Overexpressing Mitogen-activated Protein Kinase Kinase 7 (MKK7) Alleviates Endoplasmic Reticulum Stress-induced Cardiac Dysfunction during Pressure Overload induced Heart Failure

Abstract

Article Overexpressing Mitogen-activated Protein Kinase Kinase 7 (MKK7) Alleviates Endoplasmic Reticulum Stress-induced Cardiac Dysfunction during Pressure Overload induced Heart Failure Tayyiba Azam 1, * , Min Zi 1, Susanne S. Hille 2,3, Hongyuan Zhang 1, Elizabeth J. Cartwright 1, Oliver J. Müller 2,3, and Xin Wang 1 1 Faculty of Biology, Medicine, and Health, University of Manchester, Oxford RoadM13 9PTManchesterUK 2 Department of Internal Medicine III, University of Kiel24105KielGermany 3 DZHK, German Centre for Cardiovascular Research, Partner Site Hamburg/Kiel/Lübeck20251HamburgGermany * Correspondence: Tayyiba.azam@manchester.ac.uk     Received: 12 June 2023 Accepted: 9 August 2023 Published: 27 December 2023   Abstract: Since its emergence as a cardiovascular epidemic in 1997, heart failure (HF) continues to be a significant challenge globally both economically and in clinical practice.
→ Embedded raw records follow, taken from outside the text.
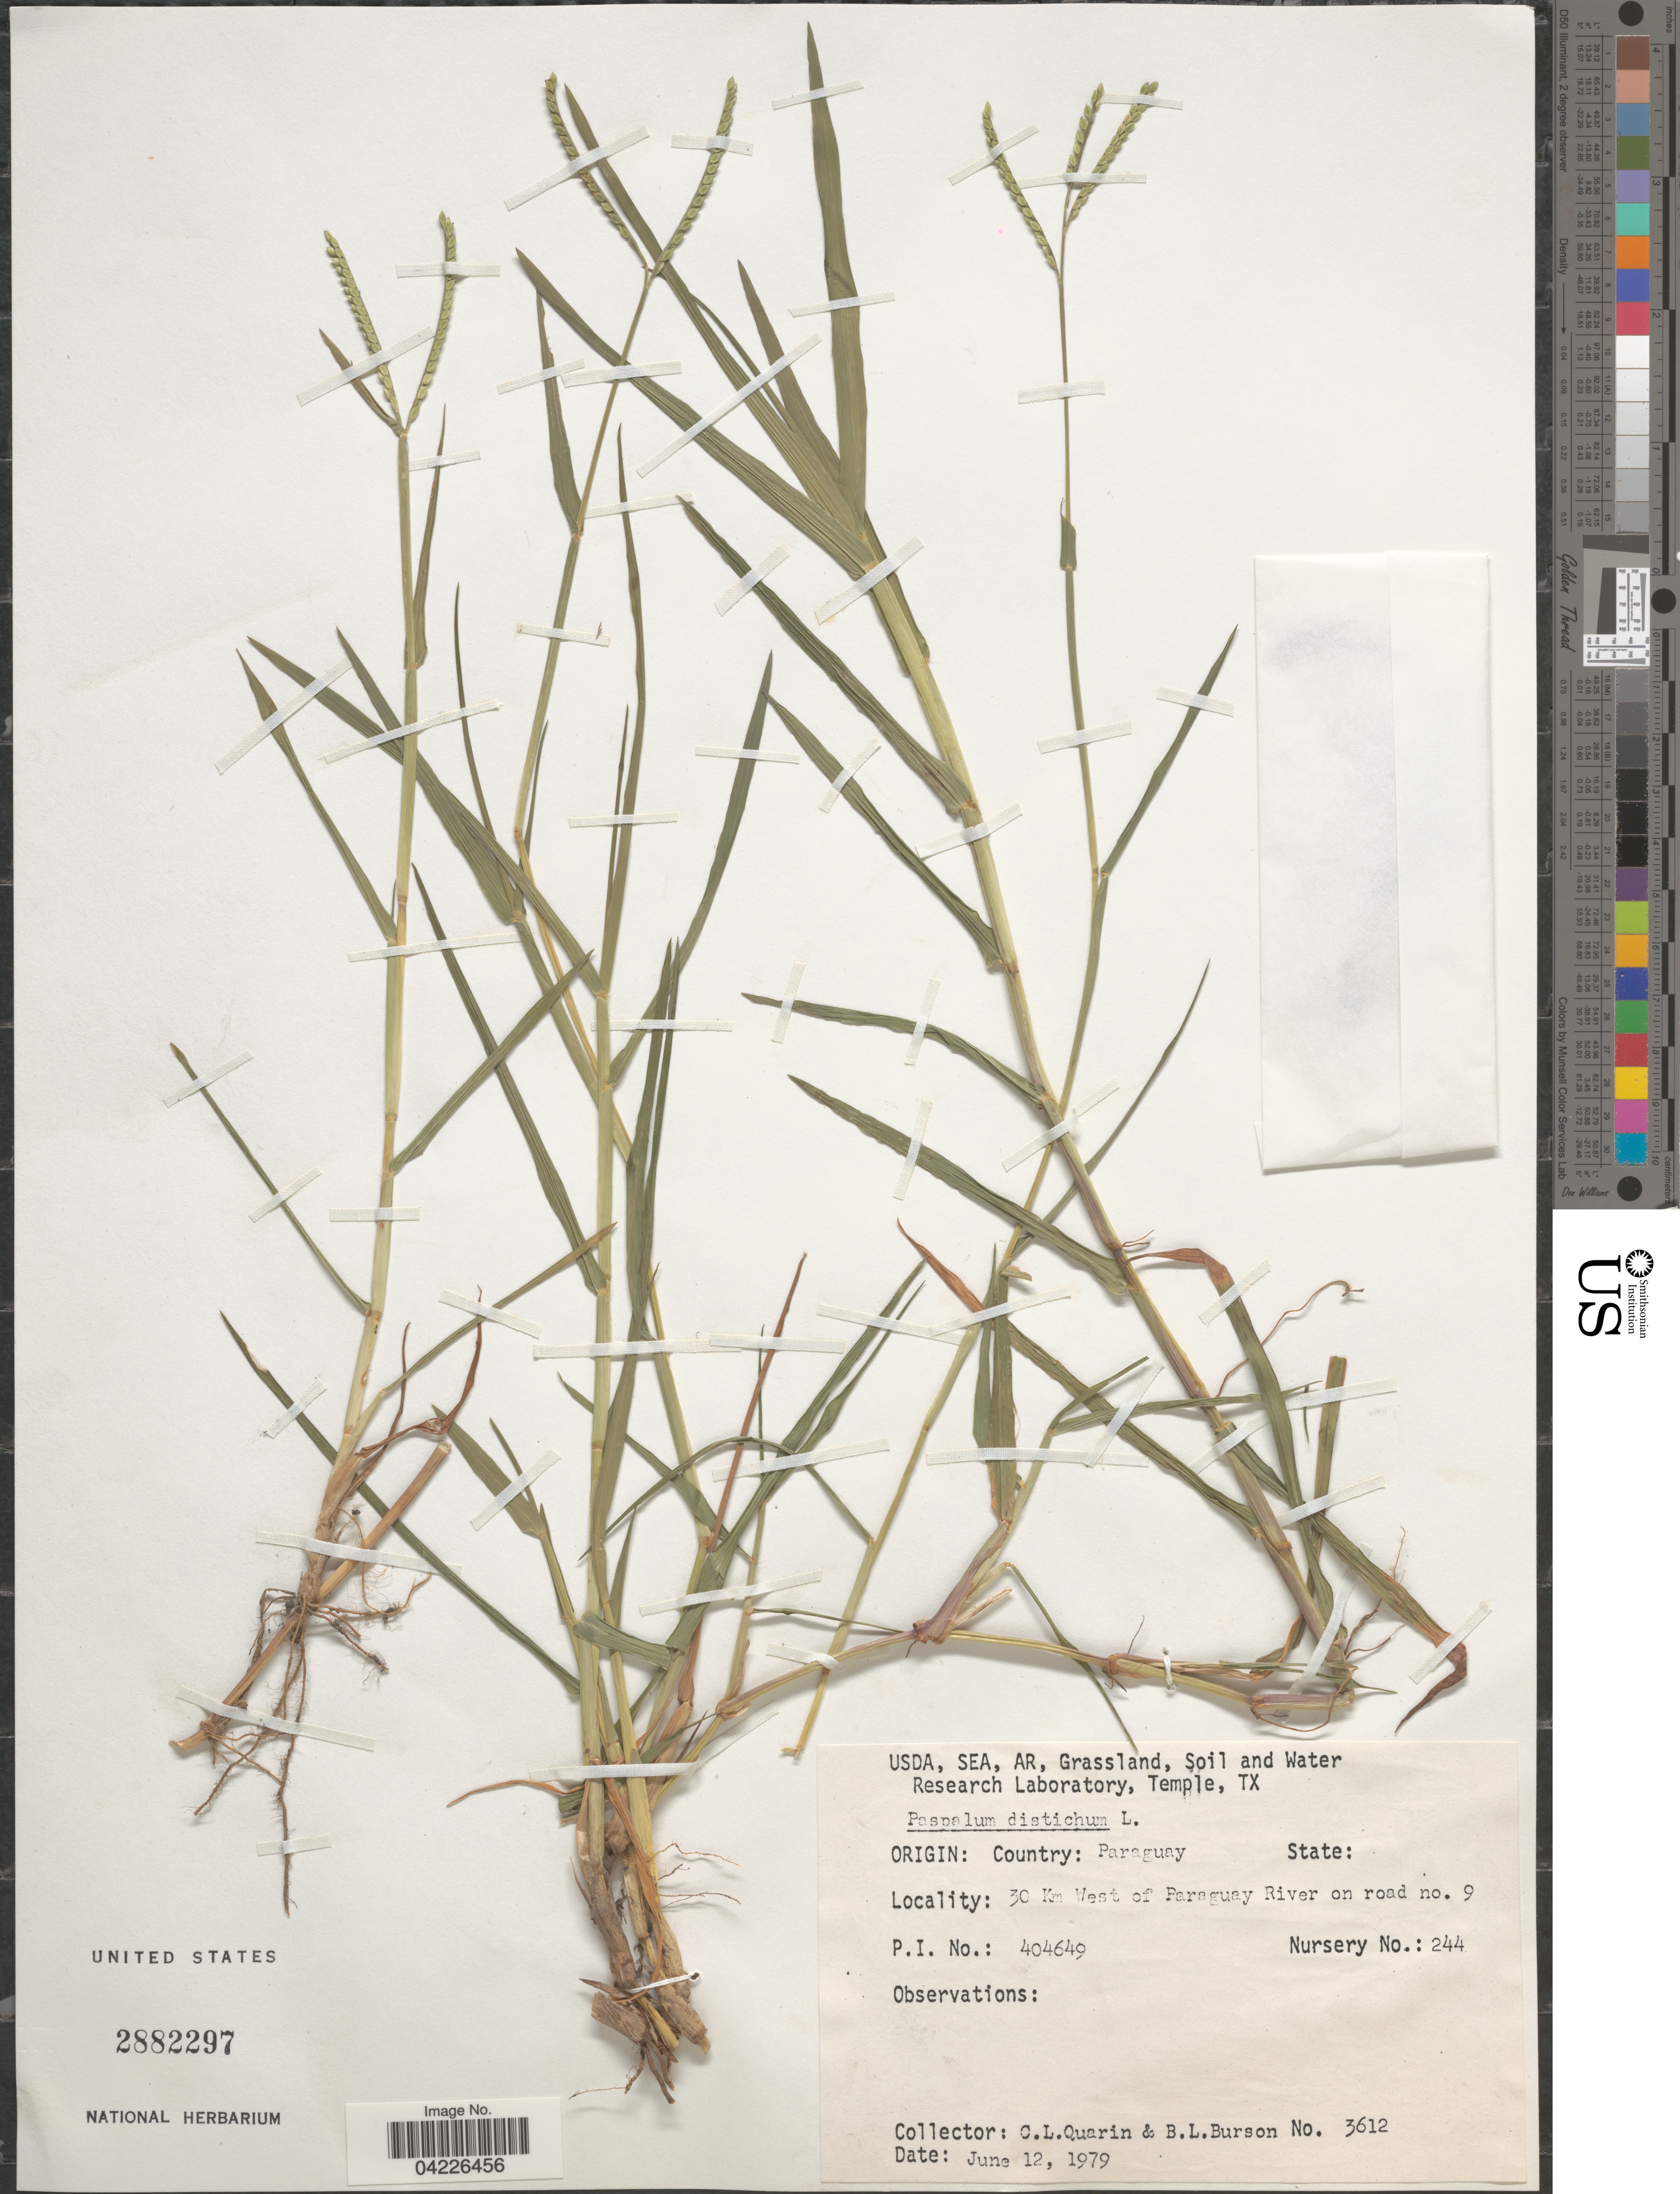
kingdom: Plantae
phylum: Tracheophyta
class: Liliopsida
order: Poales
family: Poaceae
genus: Paspalum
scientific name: Paspalum vaginatum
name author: Sw.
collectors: C. Quarin & B. Burson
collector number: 3612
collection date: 1979-06-12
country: United States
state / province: Texas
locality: USDA, SEA, AR, Grassland, Soil and Water Research Laboratory, Temple. Nursery No.: 244.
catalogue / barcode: US 2882297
As a consequence of the lack of effective treatments available, significant efforts have been devoted with the aim of identifying novel therapeutic strategies to treat HF. Loss of Mitogen-activated Protein Kinase Kinase 7 (MKK7) in the myocardium has previously been shown to underpin ventricular hypertrophy and HF progression. We demonstrated that adeno-associated virus 9 (AAV9) cardiac-specific overexpression of MKK7 therapeutically impeded cardiac dysfunction, interstitial fibrosis and cardiomyocytes apoptosis following 5-weeks pressure overload-induced HF. It was found that this was achieved, at least partly, by ameliorating Endoplasmic Reticulum (ER) stress. Mechanistically, in vivo and in vitro analysis revealed that although overexpression of MKK7 had no effect on PERK-ATF4 or ATF6 signalling pathways, the IRE1-XBP1 signalling pathway was preserved and a hindered increase in CHOP expression was observed. In conclusion, overexpression of MKK7 holds therapeutic potential in mitigating the pathological cardiac changes associated with HF progression.